Note: When connecting to AWS, region can be automatically deduced from the endpoint if the given endpoint specifies the region and region is not set.

Azure

The Azure URI connection scheme has the form azure://[options]. It is based on the Azure Connection String, with additional options for configuring ArcticDB. Please refer to Azure for more details.

options is a string that specifies connection specific options as <name>=<value> pairs joined with ; (the final key value pair should not include a trailing ;).

Additional options specific for ArcticDB:

Option Description
Container Azure container for blobs
Path_prefix Path within Azure container to use for data storage
CA_cert_path (Linux platform only) Azure CA certificate path. If not set, python ssl.get_default_verify_paths().cafile will be used. If the certificate cannot be found in the provided path, an Azure exception with no meaningful error code will be thrown. For more details, please see here. For example, Failed to iterate azure blobs 'C' 0:.
CA_cert_dir (Linux platform only) Azure CA certificate directory. If not set, python ssl.get_default_verify_paths().capath will be used. Certificates can only be used if corresponding hash files exist. If the certificate cannot be found in the provided path, an Azure exception with no meaningful error code will be thrown. For more details, please see here. For example, Failed to iterate azure blobs 'C' 0:.

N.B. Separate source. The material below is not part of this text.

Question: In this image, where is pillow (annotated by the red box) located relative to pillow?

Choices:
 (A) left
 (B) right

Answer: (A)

For non-Linux platforms, neither CA_cert_path nor CA_cert_dir may be set. Please set CA certificate related options using operating system settings. For Windows, please see here

Exception: Azure exceptions message always ends with {AZURE_SDK_HTTP_STATUS_CODE}:{AZURE_SDK_REASON_PHRASE}.

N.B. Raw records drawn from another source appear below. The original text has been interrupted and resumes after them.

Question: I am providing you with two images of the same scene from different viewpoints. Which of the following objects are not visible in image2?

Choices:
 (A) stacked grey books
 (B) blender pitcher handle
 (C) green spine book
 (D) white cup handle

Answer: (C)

Please refer to azure-sdk-for-cpp for more details of provided status codes.

Note that due to a bug in Azure C++ SDK, Azure may not give meaningful status codes and reason phrases in the exception. To debug these instances, please set the environment variable export AZURE_LOG_LEVEL to 1 to turn on the SDK debug logging.

LMDB

The LMDB connection scheme has the form lmdb:///<path to store LMDB files>[?options].

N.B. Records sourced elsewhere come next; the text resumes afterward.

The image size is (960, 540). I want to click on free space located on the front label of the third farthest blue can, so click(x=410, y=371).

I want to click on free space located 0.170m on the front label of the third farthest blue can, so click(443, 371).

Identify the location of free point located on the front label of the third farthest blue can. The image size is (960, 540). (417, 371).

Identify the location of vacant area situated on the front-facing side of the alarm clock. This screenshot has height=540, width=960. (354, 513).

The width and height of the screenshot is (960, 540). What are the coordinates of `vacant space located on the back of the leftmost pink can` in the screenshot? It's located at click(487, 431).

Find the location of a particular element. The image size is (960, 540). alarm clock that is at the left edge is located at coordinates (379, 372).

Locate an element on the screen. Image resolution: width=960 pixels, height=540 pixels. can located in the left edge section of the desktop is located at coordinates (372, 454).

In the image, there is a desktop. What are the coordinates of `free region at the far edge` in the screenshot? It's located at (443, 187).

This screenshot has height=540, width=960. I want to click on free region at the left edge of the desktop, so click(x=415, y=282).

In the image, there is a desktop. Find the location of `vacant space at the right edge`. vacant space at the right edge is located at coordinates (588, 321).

Options is a query string that specifies connection specific options as <name>=<value> pairs joined with &.

Option Description
map_size LMDB map size (see here). String. Supported formats are:

"150MB" / "20GB" / "3TB"

The only supported units are MB / GB / TB.

On Windows and MacOS, LMDB will materialize a file of this size, so you need to set it to a reasonable value that your system has room for, and it has a small default (order of 1GB). On Linux, this is an upper bound on the space used by LMDB and the default is large (order of 100GB).

ArcticDB creates an LMDB database per library, so the map_size will be per library.

Example connection strings are lmdb:///home/user/my_lmdb or lmdb:///home/user/my_lmdb?map_size=2GB.

In-Memory

The in-memory connection scheme has the form mem://.

The storage is local to the Arctic instance.